Motorcycle stunt-rider mechanics problem

[look416]

Homework Statement

A motorcycle stunt-rider moving horizontally takes off from a point 1.25 m above the ground,
landing 10 m away as shown.

Homework Equations

The Attempt at a Solution

using tan $$\alpha$$ = $$\frac{Opp}{Adj}$$
$$\alpha$$ = 7.1
then using v²=u²+2as
v²=0
let a = g = 10
s = 1.25(since we are calculating vertical)
u² = 25
u = 5
but u is Xsin $$\alpha$$
therefore x = $$\frac{5}{sin\alpha}$$
x = 40 ms-1
><
no the answer is 20ms-1
what is wrong?

 

[Andrew Mason]

Homework Statement

A motorcycle stunt-rider moving horizontally takes off from a point 1.25 m above the ground,
landing 10 m away as shown.

It is always a good idea to tell us what the question is.
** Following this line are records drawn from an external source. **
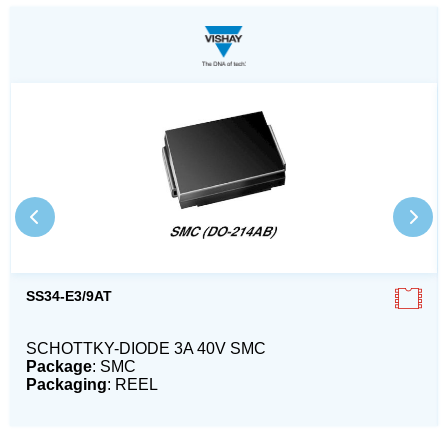
SS34-E3/9AT
SCHOTTKY-DIODE 3A 40V SMC
Package
: SMC
Packaging
: REEL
I take it that it is asking for the speed of the motorcycle when it takes off.
...

Your equation is not correct. The correct equation is:

$$h = v_0\sin{\alpha}t - \frac{1}{2}gt^2$$

where h = change in vertical position = -1.25 m.

The angle of launch is 0 degrees. Work out the time of flight. From that you can work out its horizontal speed (it travels 10 m in that time).

AM

 

[look416]

yea
i have found it
thx bro for stating the angle of launch
i always thinking that for no angle is given
we have to find the angle by ourselves using trigo ..